Mônica dos Santos, moradora do distrito de Bento Rodrigues, criticou a Fundação Renova e lembrou que 107 pessoas já morreram desde o rompimento da barragem – sendo 58 de Bento Rodrigues. Ela tentou entregar aos executivos uma garrafa da lama símbolo da tragédia e um cartaz com a foto das 19 pessoas mortas em decorrência do rompimento. Mônica, no entanto, foi impedida de se aproximar do executivo. “Essa é a empresa que vocês investem, a empresa que tira vidas”, disse à plateia. “Só me mostra o canalha que vocês são”, completou Mônica ao se dirigir a Mackenzie.

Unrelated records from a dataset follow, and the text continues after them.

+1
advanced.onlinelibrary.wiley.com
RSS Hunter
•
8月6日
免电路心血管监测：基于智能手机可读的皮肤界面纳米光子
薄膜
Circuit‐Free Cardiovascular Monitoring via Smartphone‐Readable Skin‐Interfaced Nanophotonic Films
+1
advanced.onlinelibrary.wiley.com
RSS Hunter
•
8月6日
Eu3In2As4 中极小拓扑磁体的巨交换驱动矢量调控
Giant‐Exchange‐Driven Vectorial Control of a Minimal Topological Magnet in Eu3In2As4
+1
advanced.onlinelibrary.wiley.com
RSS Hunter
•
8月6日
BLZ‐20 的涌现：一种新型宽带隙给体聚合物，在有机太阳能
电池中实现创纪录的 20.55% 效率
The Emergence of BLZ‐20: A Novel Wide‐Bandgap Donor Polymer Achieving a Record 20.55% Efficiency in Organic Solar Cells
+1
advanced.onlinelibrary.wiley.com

“A maioria não recebeu sequer as migalhas que estão sendo oferecidas pela Fundação Renova. A Renova só leva em consideração o que eles querem reconhecer. Dessas 58 pessoas que morreram, eu perdi o meu irmão três anos atrás, de 37 anos. Perdi primos, tios, amigos. A pergunta que fica é: quando vocês vão devolver a minha vida de volta?”, questionou.

Ao final da reunião, diversos acionistas australianos procuraram as vítimas brasileiras para agradecer pelos relatos. Muitos disseram que não tinham ideia da tragédia até hoje vivida por toda a Bacia do Rio Doce.

O ato foi organizado pelo escritório de advocacia Pogust Goodhead, que representa 700 mil vítimas em uma ação que tramita na Justiça britânica. O processo foi impetrado em 2018 e é considerado a maior ação coletiva do mundo, totalizando indenizações que chegam a R$ 230 bilhões (US$ 44 bilhões). Em agosto, A Corte de Apelação em Londres negou recurso da Vale e tornou a mineradora ré no processo, junto com a BHP Billiton.